The Raiders had been working with Oakland politicians to build a commercial development project dubbed the Coliseum City project that would have included new stadiums for the Raiders and the Oakland Athletics baseball team, who shared Oakland Coliseum, which opened in 1966. The team offered to contribute $300 million with an additional $200 million coming from the NFL, but that left $500 million of funding to be determined and Oakland Mayor Libby Schaaf expressed opposition to using public funds. The Raiders had been on a year-to-year lease on the Coliseum since the previous long-term lease ended after the 2013 season.

On February 19, 2015, the Chargers and Raiders announced plans for a privately financed $1.7 billion stadium that the two teams would build in Carson if they were to move to the Los Angeles market.

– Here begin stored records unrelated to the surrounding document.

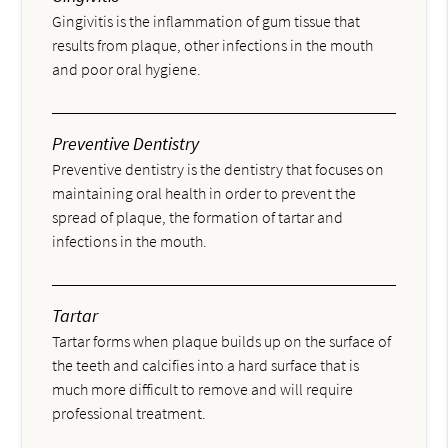
Gingivitis is the inflammation of gum tissue that
results from plaque, other infections in the mouth
and poor oral hygiene.
Preventive Dentistry
Preventive dentistry is the dentistry that focuses on
maintaining oral health in order to prevent the
spread of plaque, the formation of tartar and
infections in the mouth.
Tartar
Tartar forms when plaque builds up on the surface of
the teeth and calcifies into a hard surface that is
much more difficult to remove and will require
professional treatment.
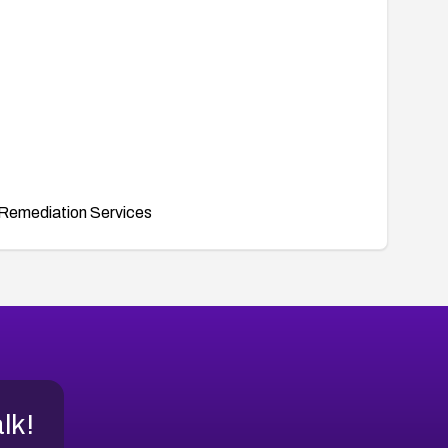
Remediation Services
alk!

However, both teams stated that they would continue to attempt to get stadiums built in their respective cities. The site of the planned stadium was largely on a former landfill next to the 405 freeway. It had been looked at in the 1970s and 1980s by the Rams and Raiders respectively as a possible new stadium site and was the Carson site explored by Michael Ovitz in 1998 for a stadium and shopping center.

In April 2015, the Chargers and Raiders presented the stadium design renderings to NFL Commissioner Roger Goodell and the league's Committee on Los Angeles Opportunities. The proposed stadium was to be open-air with natural turf, and have a peristyle design inspired by the Los Angeles Memorial Coliseum with a tower that would have risen between 115 and 120 feet above the main concourse, and depending on which team was playing, would display simulated lightning bolts (for the Chargers) or a flame in honor of the late Al Davis (for the Raiders).

On April 22, 2015, the Carson City Council bypassed the option to put the stadium to a public vote and approved the plan 3-0. On May 5, 2015, the Carson City Council then unanimously approved $50 million to finish an environmental cleanup on the site. On May 19, 2015, the Chargers and Raiders announced that they had finalized a deal to secure the 157 acres of land in Carson, which was transferred to a joint powers authority in Carson after the site was purchased by Carson Holdings, a company set up by the two teams. The council voted without having clarified several issues, including who would finance the stadium, how the required three-way land swap would be performed, and how it would raise enough revenue if only one team moved in as tenant. It was these issues that would work against the project in Carson from being voted on successfully at the later NFL meeting on relocation of the Raiders and Chargers.

On November 11, 2015, Bob Iger, the CEO of The Walt Disney Company, was appointed non-executive chairman of the Carson stadium project.

During the Los Angeles meeting on January 12, 2016, the Committee on Los Angeles Opportunities, which consisted of six NFL owners, favored the Carson project over the Rams' Inglewood project. But, the NFL and the other NFL owners were persuaded by Jerry Jones to vote to allow the Rams to move back to Los Angeles while giving the Chargers an option to join them which they accepted a year later (the Raiders would have had the same option had the Chargers declined) thus effectively rejecting and killing the Carson proposal. An outlet mall was later approved for the site but the project was abandoned. The Chargers would play from 2017 until 2019 in Carson at Dignity Health Sports Park until SoFi Stadium in Inglewood was completed.

The stadium design was retained by the Raiders and was re-proposed minus the Chargers' features and with a dome, black exterior, and roll-out field for what ultimately became Allegiant Stadium in Paradise, Nevada when the team moved to the Las Vegas metropolitan area.